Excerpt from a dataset
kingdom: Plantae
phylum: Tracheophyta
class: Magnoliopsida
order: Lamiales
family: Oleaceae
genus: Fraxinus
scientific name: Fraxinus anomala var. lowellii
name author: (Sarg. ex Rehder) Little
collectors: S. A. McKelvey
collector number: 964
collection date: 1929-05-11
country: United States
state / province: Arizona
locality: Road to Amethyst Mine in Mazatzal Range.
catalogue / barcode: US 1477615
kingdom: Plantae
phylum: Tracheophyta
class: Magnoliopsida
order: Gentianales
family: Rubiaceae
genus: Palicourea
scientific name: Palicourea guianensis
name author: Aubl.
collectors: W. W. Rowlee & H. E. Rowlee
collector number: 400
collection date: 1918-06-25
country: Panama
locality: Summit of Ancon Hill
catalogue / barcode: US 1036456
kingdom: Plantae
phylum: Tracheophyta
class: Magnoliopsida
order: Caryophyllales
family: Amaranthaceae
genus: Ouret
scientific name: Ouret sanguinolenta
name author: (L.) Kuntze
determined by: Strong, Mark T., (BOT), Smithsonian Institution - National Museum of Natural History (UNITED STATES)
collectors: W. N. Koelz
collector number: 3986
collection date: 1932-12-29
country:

TO DO
Can you print every line of the records above verbatim, from the first line through the last?

WRITTEN ANSWER
kingdom: Plantae
phylum: Tracheophyta
class: Magnoliopsida
order: Lamiales
family: Oleaceae
genus: Fraxinus
scientific name: Fraxinus anomala var. lowellii
name author: (Sarg. ex Rehder) Little
collectors: S. A. McKelvey
collector number: 964
collection date: 1929-05-11
country: United States
state / province: Arizona
locality: Road to Amethyst Mine in Mazatzal Range.
catalogue / barcode: US 1477615
kingdom: Plantae
phylum: Tracheophyta
class: Magnoliopsida
order: Gentianales
family: Rubiaceae
genus: Palicourea
scientific name: Palicourea guianensis
name author: Aubl.
collectors: W. W. Rowlee & H. E. Rowlee
collector number: 400
collection date: 1918-06-25
country: Panama
locality: Summit of Ancon Hill
catalogue / barcode: US 1036456
kingdom: Plantae
phylum: Tracheophyta
class: Magnoliopsida
order: Caryophyllales
family: Amaranthaceae
genus: Ouret
scientific name: Ouret sanguinolenta
name author: (L.) Kuntze
determined by: Strong, Mark T., (BOT), Smithsonian Institution - National Museum of Natural History (UNITED STATES)
collectors: W. N. Koelz
collector number: 3986
collection date: 1932-12-29
country:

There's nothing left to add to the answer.